━━ Data to examine ━━

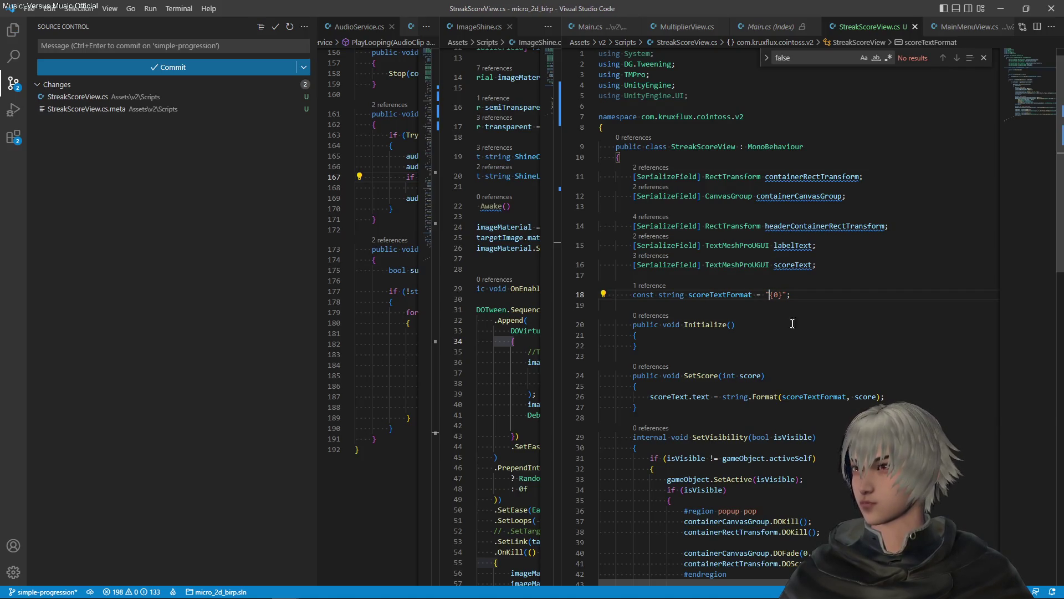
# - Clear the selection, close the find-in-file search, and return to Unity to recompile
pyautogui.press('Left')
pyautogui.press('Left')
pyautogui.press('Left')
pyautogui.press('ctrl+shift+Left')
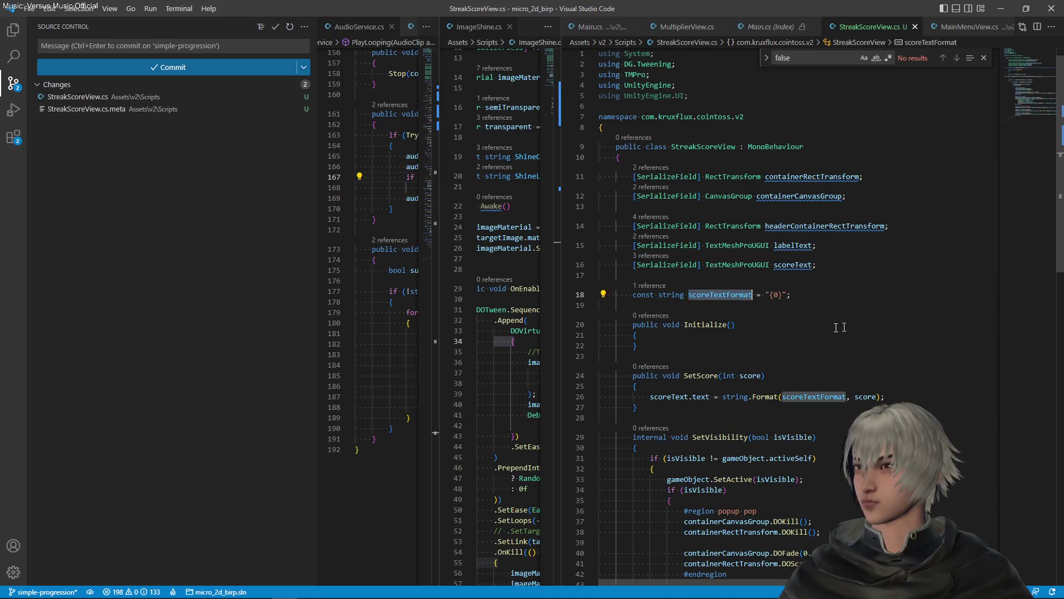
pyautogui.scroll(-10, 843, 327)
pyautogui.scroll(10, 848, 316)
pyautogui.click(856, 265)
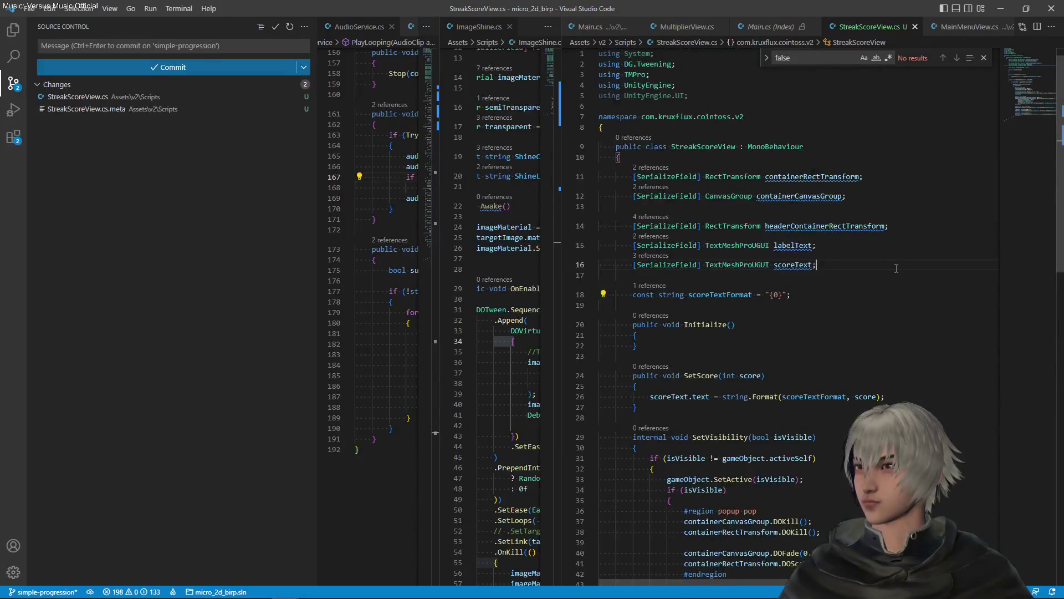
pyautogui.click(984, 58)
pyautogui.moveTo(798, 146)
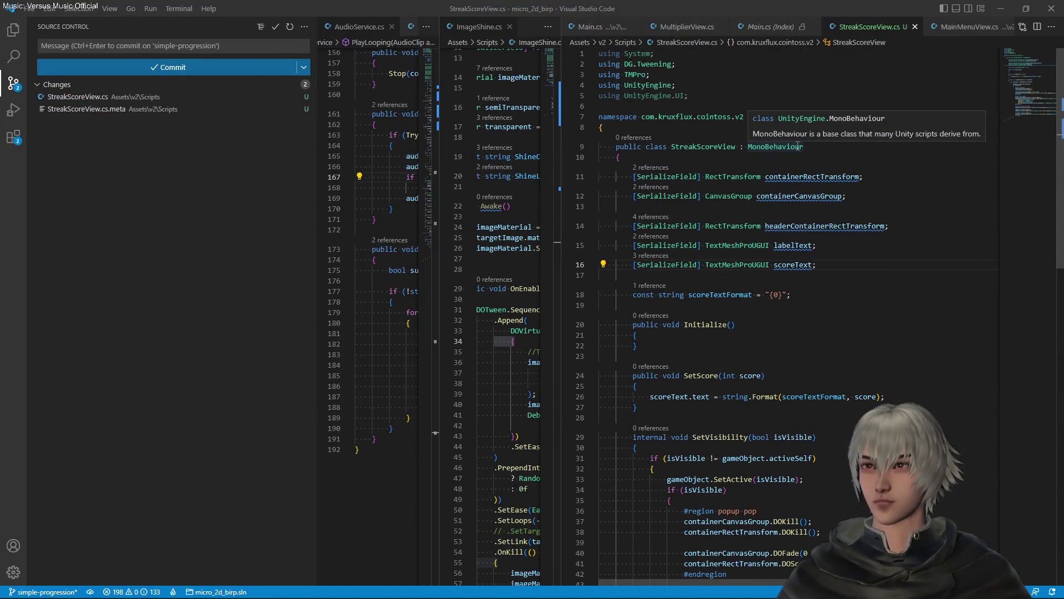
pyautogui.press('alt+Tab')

━━━
━━ Data to examine ━━

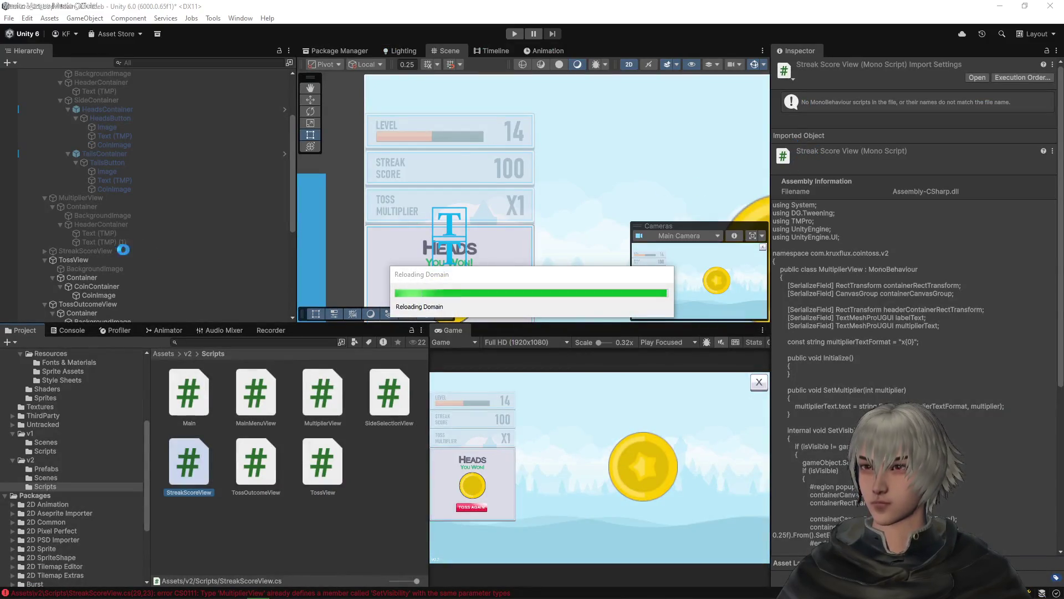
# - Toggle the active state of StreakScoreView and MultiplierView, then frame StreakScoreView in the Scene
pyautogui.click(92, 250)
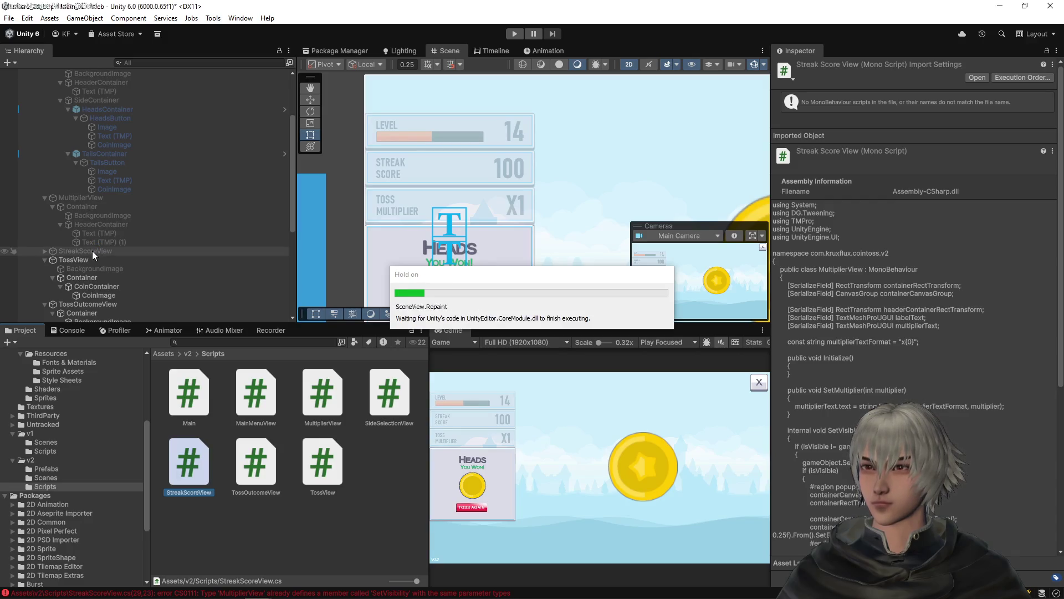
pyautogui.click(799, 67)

━━━

**Exercise description:** Each line of the material with the word "click" in it should be listed.

**Response to this task:**
pyautogui.click(856, 265)
pyautogui.click(984, 58)
pyautogui.click(92, 250)
pyautogui.click(799, 67)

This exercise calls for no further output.